___ Passage
After having read Greenlet Vs. Threads I looked into gevent, but I fail to get it reliably to run. I played around with a test set of 100 urls and sometimes it finishes in 1.5s but sometimes it takes over 30s which is strange as the timeout* per request is 0.1, so it should never take more than 10s.

*see below in code

I also looked into grequests but they seem to have issues with exception handling.

My 'requirements' are that I can

  • inspect the errors raised while downloading (timeouts, corrupt images...),
  • monitor the progress of the number of processed images and
  • be as fast as possible.
from gevent import monkey; monkey.patch_all()
from time import time
import requests
from PIL import Image
import cStringIO
import gevent.hub
POOL_SIZE = 300


def download_image_wrapper(task):
    return download_image(task[0], task[1])

def download_image(image_url, download_path):
    raw_binary_request = requests.get(image_url, timeout=0.1).content
    image = Image.open(cStringIO.StringIO(raw_binary_request))
______
___ Material shown
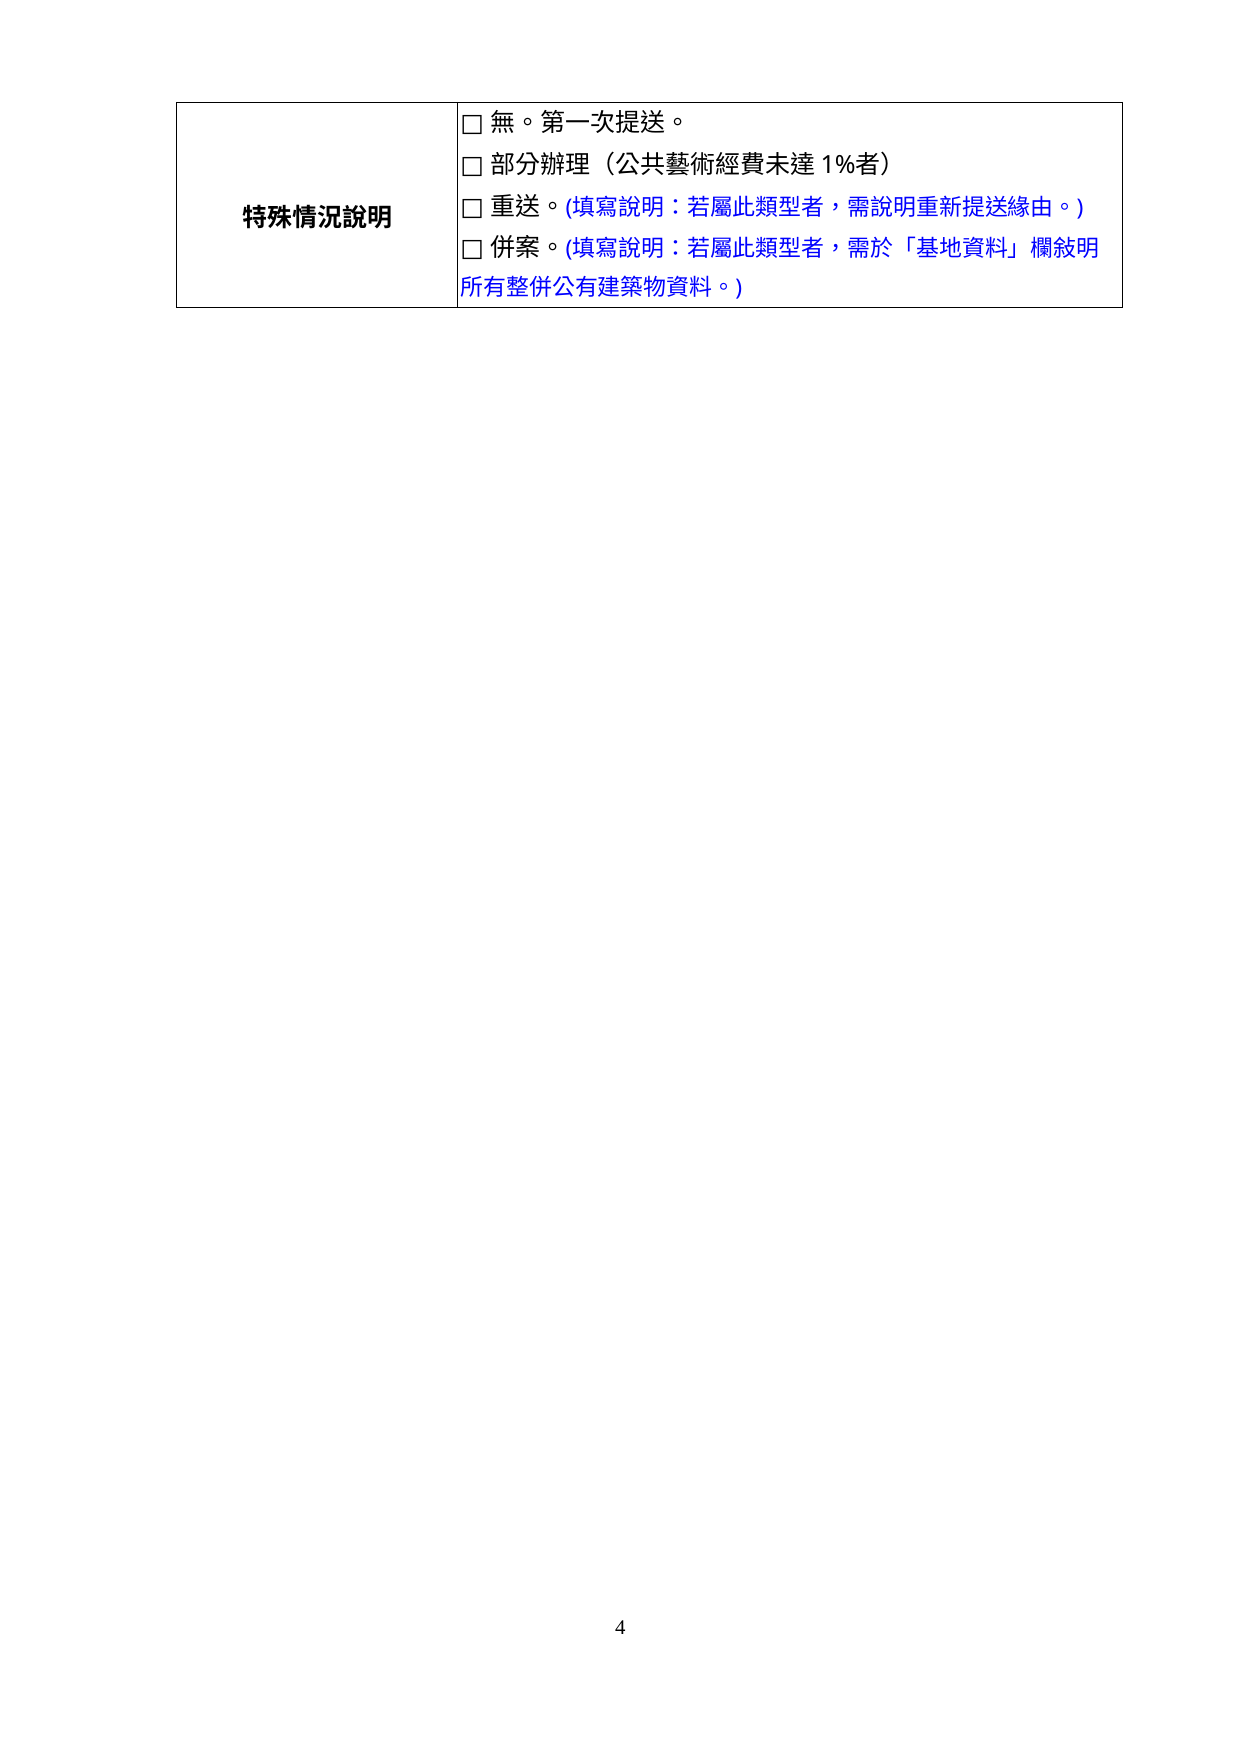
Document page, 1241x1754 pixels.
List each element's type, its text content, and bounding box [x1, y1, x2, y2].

table_cell 特殊情況說明 [177, 103, 457, 307]
table_cell □ 無。第一次提送。 □ 部分辦理（公共藝術經費未達1%者） □ 重送。(填寫說明：若屬此類型者，需說明重新提送緣由。) □ 併案。(填寫說明：若屬此類型者，需於「基地資料」欄敍明所有整併公有建築物資料。) [458, 103, 1122, 307]
table_cell [1123, 102, 1127, 307]
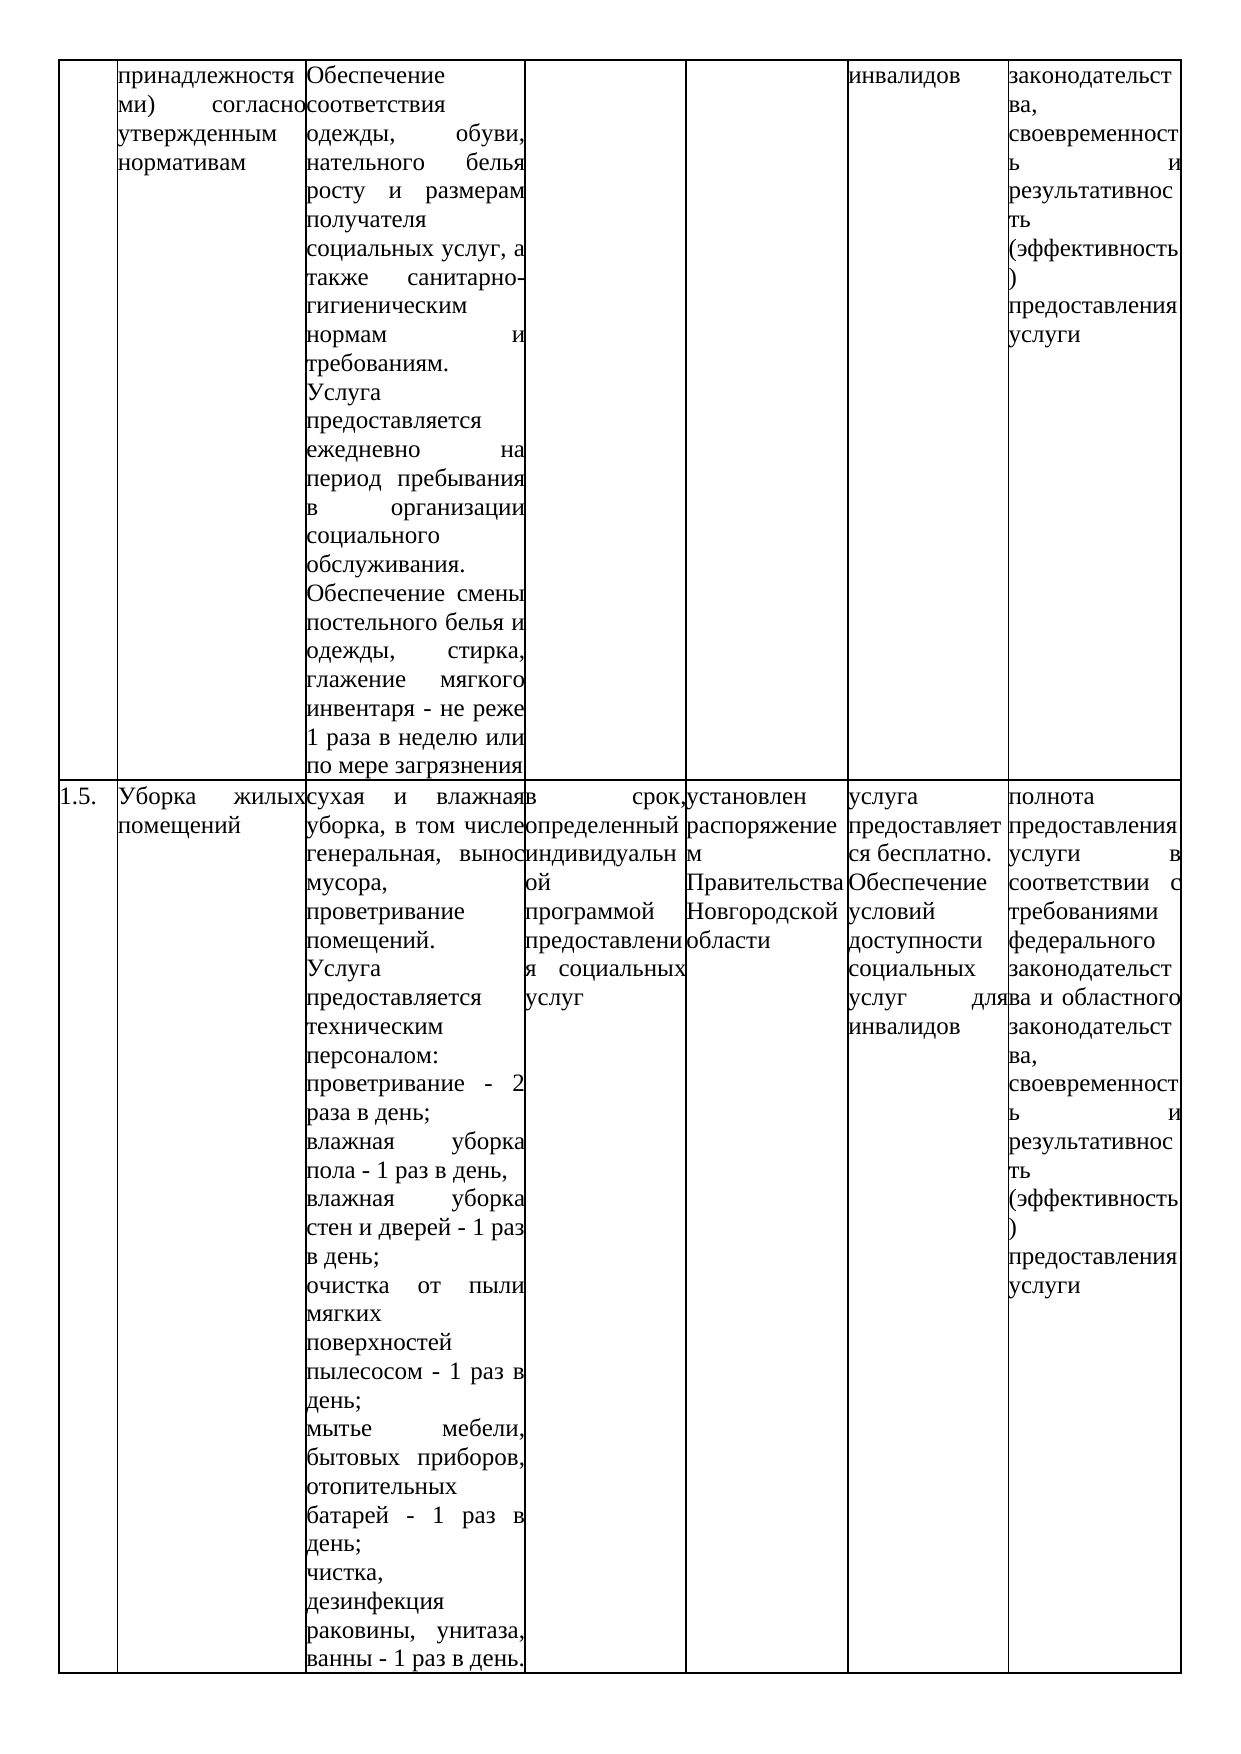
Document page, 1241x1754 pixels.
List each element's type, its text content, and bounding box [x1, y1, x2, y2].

table_cell полнота предоставления услуги в соответствии с требованиями федерального законодательства и областного законодательства, своевременность и результативность (эффективность) предоставления услуги [1009, 781, 1180, 1672]
table_cell Уборка жилых помещений [118, 781, 305, 1672]
table_cell законодательства, своевременность и результативность (эффективность) предоставления услуги [1009, 61, 1180, 779]
table_cell 1.5. [60, 781, 117, 1672]
table_cell принадлежностями) согласно утвержденным нормативам [118, 61, 305, 779]
table_cell [60, 61, 117, 779]
table_cell сухая и влажная уборка, в том числе генеральная, вынос мусора, проветривание помещений. Услуга предоставляется техническим персоналом: проветривание - 2 раза в день; влажная уборка пола - 1 раз в день, влажная уборка стен и дверей - 1 раз в день; очистка от пыли мягких поверхностей пылесосом - 1 раз в день; мытье мебели, бытовых приборов, отопительных батарей - 1 раз в день; чистка, дезинфекция раковины, унитаза, ванны - 1 раз в день. [307, 781, 524, 1672]
table_cell [526, 61, 685, 779]
table_cell [687, 61, 847, 779]
table_cell услуга предоставляется бесплатно. Обеспечение условий доступности социальных услуг для инвалидов [849, 781, 1008, 1672]
table_cell в срок, определенный индивидуальной программой предоставления социальных услуг [526, 781, 685, 1672]
table_cell установлен распоряжением Правительства Новгородской области [687, 781, 847, 1672]
table_cell инвалидов [849, 61, 1008, 779]
table_cell Обеспечение соответствия одежды, обуви, нательного белья росту и размерам получателя социальных услуг, а также санитарно-гигиеническим нормам и требованиям. Услуга предоставляется ежедневно на период пребывания в организации социального обслуживания. Обеспечение смены постельного белья и одежды, стирка, глажение мягкого инвентаря - не реже 1 раза в неделю или по мере загрязнения [307, 61, 524, 779]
______
**Exercise description**
Reproduce the gevent image-downloading post word for word, from its first sentence through its last line of code.

**Solution to this exercise**
After having read Greenlet Vs. Threads I looked into gevent, but I fail to get it reliably to run. I played around with a test set of 100 urls and sometimes it finishes in 1.5s but sometimes it takes over 30s which is strange as the timeout* per request is 0.1, so it should never take more than 10s.

*see below in code

I also looked into grequests but they seem to have issues with exception handling.

My 'requirements' are that I can

  • inspect the errors raised while downloading (timeouts, corrupt images...),
  • monitor the progress of the number of processed images and
  • be as fast as possible.
from gevent import monkey; monkey.patch_all()
from time import time
import requests
from PIL import Image
import cStringIO
import gevent.hub
POOL_SIZE = 300


def download_image_wrapper(task):
    return download_image(task[0], task[1])

def download_image(image_url, download_path):
    raw_binary_request = requests.get(image_url, timeout=0.1).content
    image = Image.open(cStringIO.StringIO(raw_binary_request))